Fees will always remain relatively low on Monero because of dynamic blocksize. But I do think ecash has it's own unique benefits for a different use case like micro transactions, no public blockchain, instant and offline payments, etc
Don't know this. Interesting design choice. Is there a two-line description of how that works, or would I need to do a deepish dive (which I likely won't do)?
eeehhh it gets pretty complicated pretty fast. basically if miners increase the blocksize, theres a penalty on the block reward. so there have to be enough fees to make it worth it for them the simplest description is probably this one
Thanks. This is short but still a bit late for me to read. Will come back to it tomorrow. I'm sure you're familiar with all the usual arguments for small fixed-size blocks, and woulda guessed you agree with most of them, so will be curious to see how this works
The blocksize grows or shrinks based on median number of transactions is pretty much the gist of it. There is a penalty against miners for increasing it too fast and a short, medium, and long term formula for how it works but that gets into the technical weeds.

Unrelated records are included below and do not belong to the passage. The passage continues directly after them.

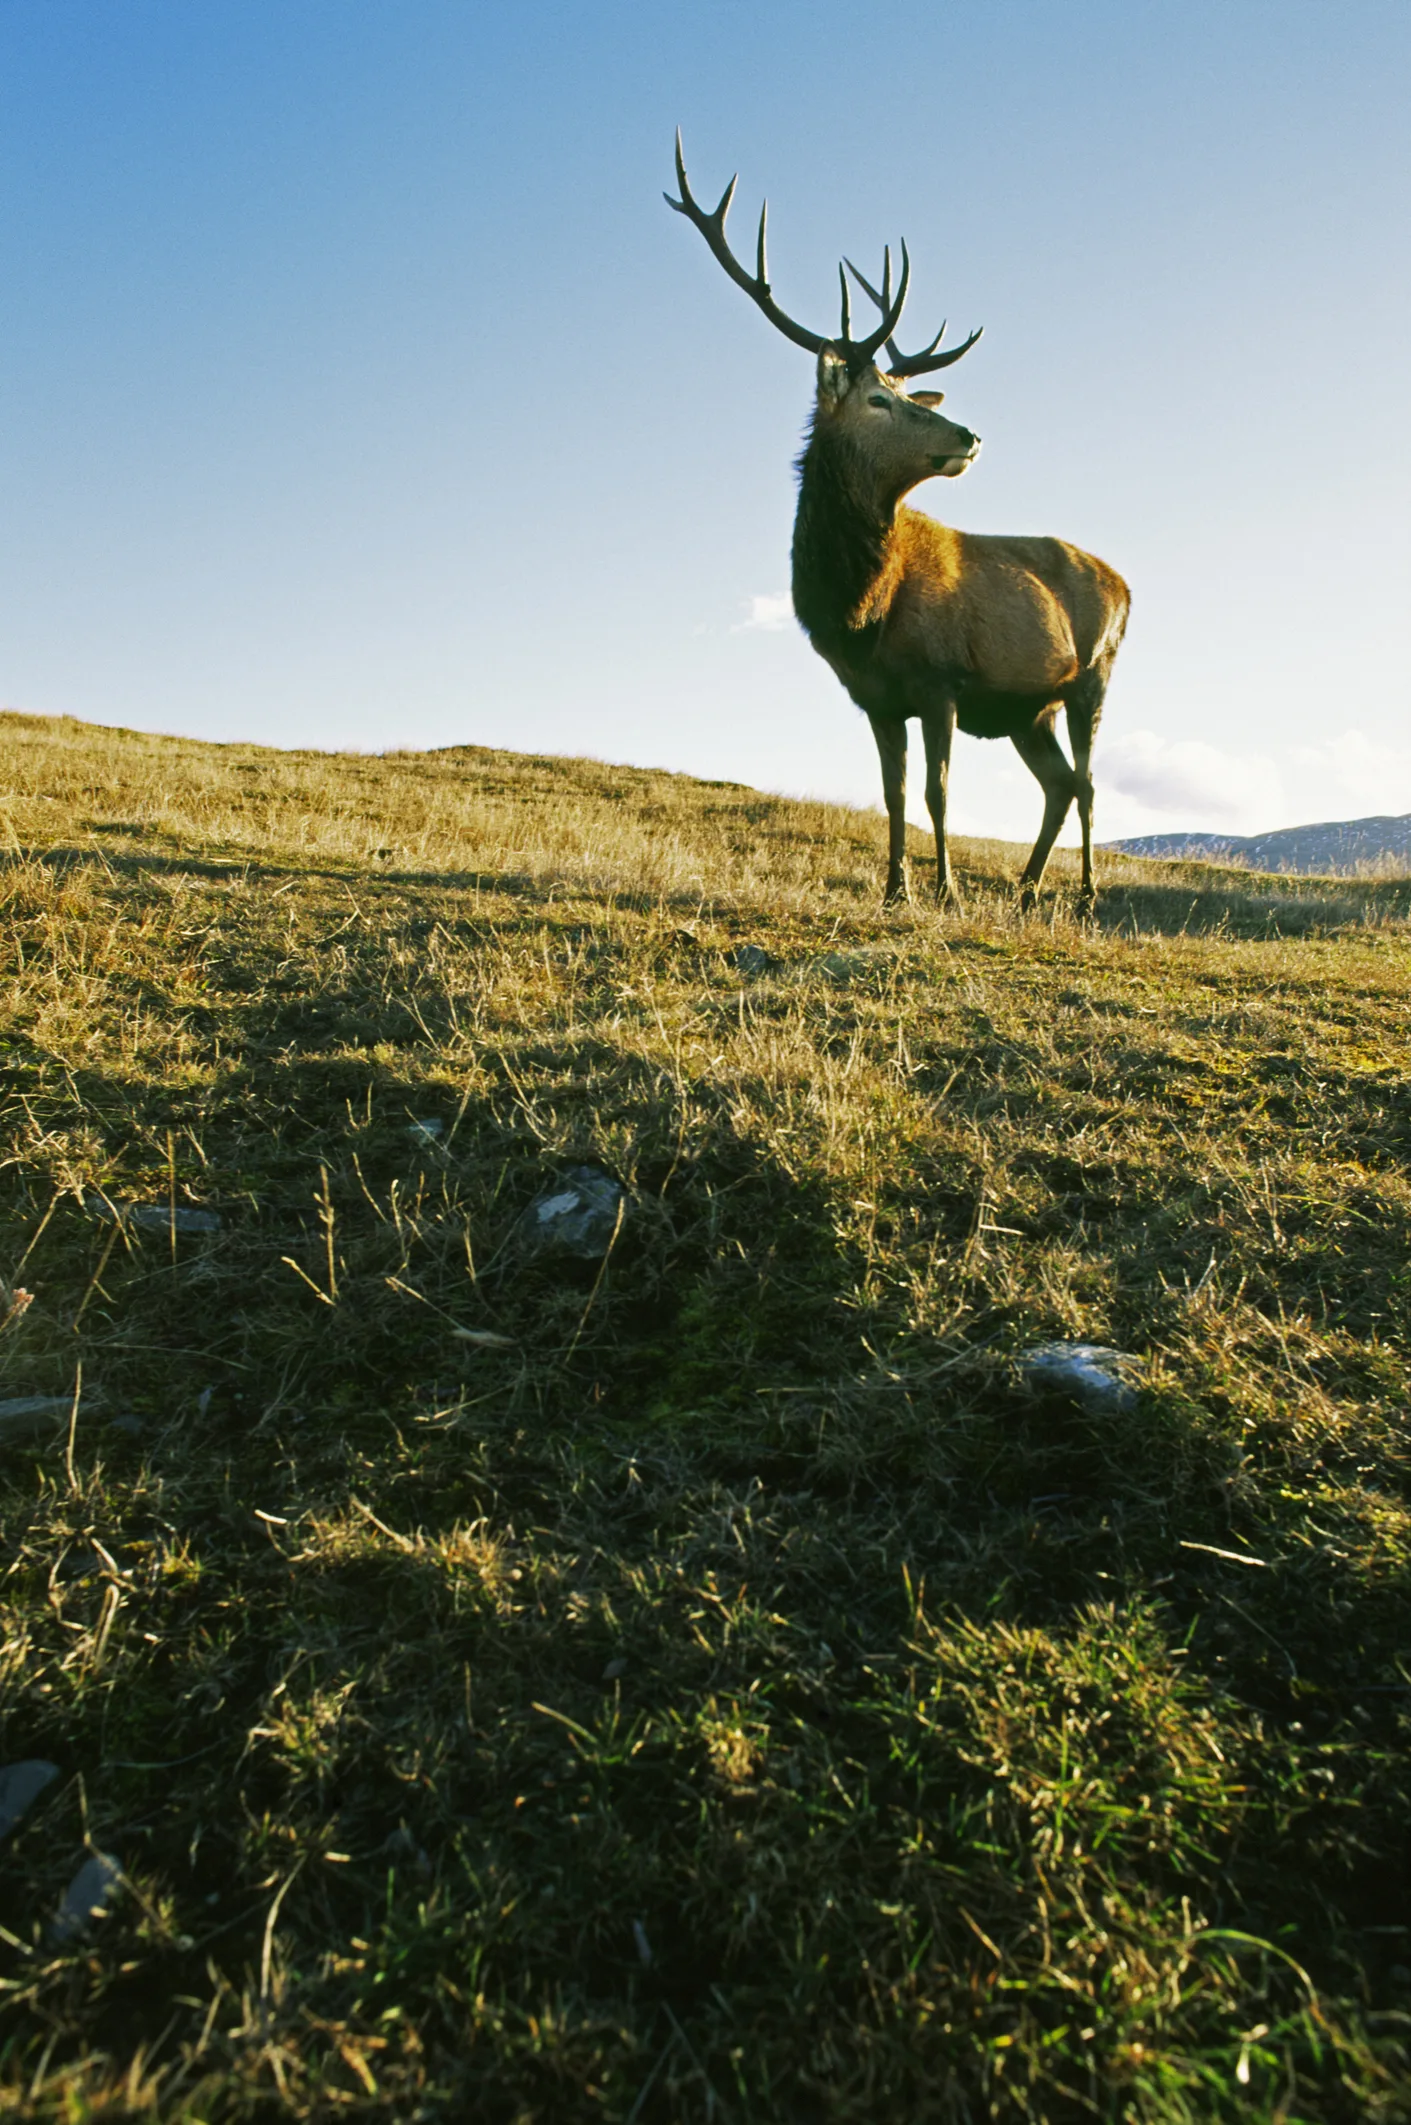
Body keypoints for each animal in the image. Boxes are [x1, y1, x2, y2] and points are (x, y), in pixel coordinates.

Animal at [666, 136, 1130, 913]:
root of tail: (1126, 585)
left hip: (1092, 675)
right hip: (1027, 709)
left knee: (1090, 782)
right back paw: (1026, 889)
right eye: (879, 400)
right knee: (1061, 784)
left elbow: (939, 793)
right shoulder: (875, 698)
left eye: (908, 393)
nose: (971, 434)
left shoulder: (942, 682)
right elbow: (894, 795)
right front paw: (894, 890)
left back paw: (1087, 893)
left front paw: (945, 891)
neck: (860, 609)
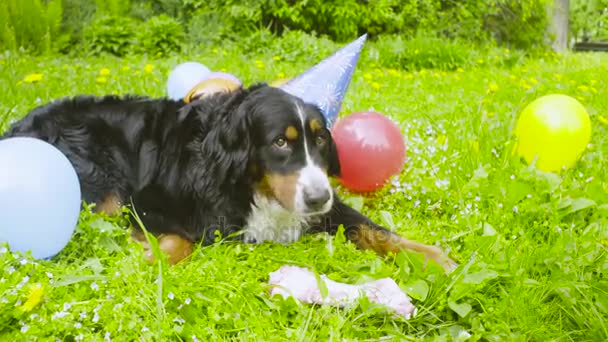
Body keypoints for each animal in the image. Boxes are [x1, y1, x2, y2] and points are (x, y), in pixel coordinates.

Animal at [1, 84, 456, 272]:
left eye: (321, 140)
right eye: (280, 142)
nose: (317, 199)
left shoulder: (326, 204)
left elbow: (372, 228)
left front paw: (431, 256)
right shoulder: (144, 202)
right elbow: (180, 240)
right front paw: (147, 256)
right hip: (104, 186)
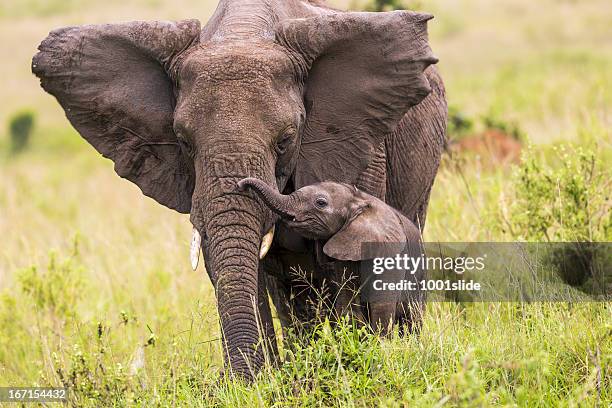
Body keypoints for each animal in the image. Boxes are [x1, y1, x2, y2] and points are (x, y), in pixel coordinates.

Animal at [239, 178, 426, 334]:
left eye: (321, 203)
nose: (241, 185)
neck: (359, 200)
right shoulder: (346, 252)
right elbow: (348, 304)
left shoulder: (390, 253)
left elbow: (382, 307)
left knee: (413, 318)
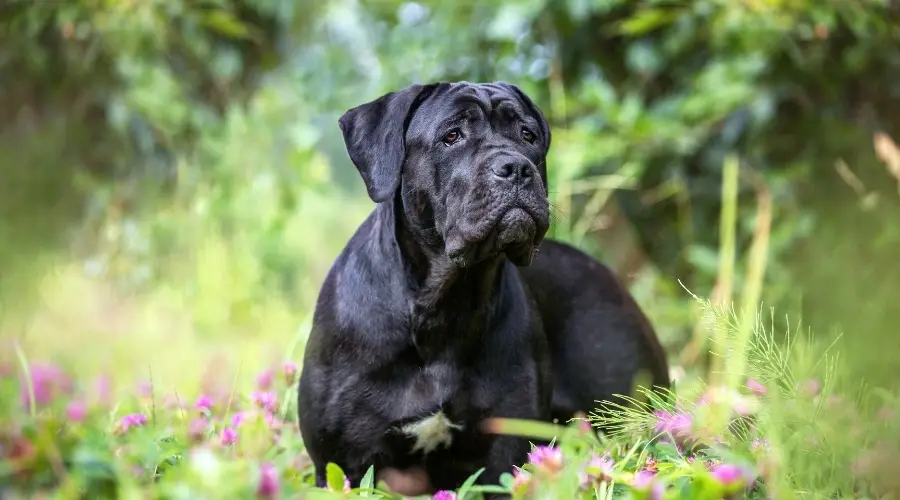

Node cost and runners be damned, eh? Jk, not gonna jump to conclusions. Hanshan gave me a short reference I'll look at. Good to see you around saber. Checked pubkey other day for first time in months. You're one of the few people I saw there. Pretty dead though, even by nostr standards lol
It is a trade-off for sure. Probably an unavoidable one. In Moneros case increased transactions mean node runners pay (in storage and bandwidth cost -> affects decentralization) less people willing to run nodes. In Bitcoins case limited blocksize mean users of the network pay in transaction fees. The way I look at it is if the network is too expensive to use those users aren't going to run a node anyway (who is going to run a node for a network they can't afford to use or don't use often?) which also affects decentralization. Both arguments are valid imo. Maybe there is a balance or a better solution will be discovered down the road. And about Pubkey yea it's fairly small and I'm not on there often but think it has a lot of potential still. Maybe more people will use it once it isn't invite only anymore 😅
I never looked into the technicals any, but strictly from a userbase pov it's not drawing me. Not gonna hate on it though, clearly some thought and money was spent on it. Nice summary. I've read enough about small blocks and cheap nodes, so I'll inevitably be biased, but this is interesting as I assume it's been a fertile ground for quality discussion.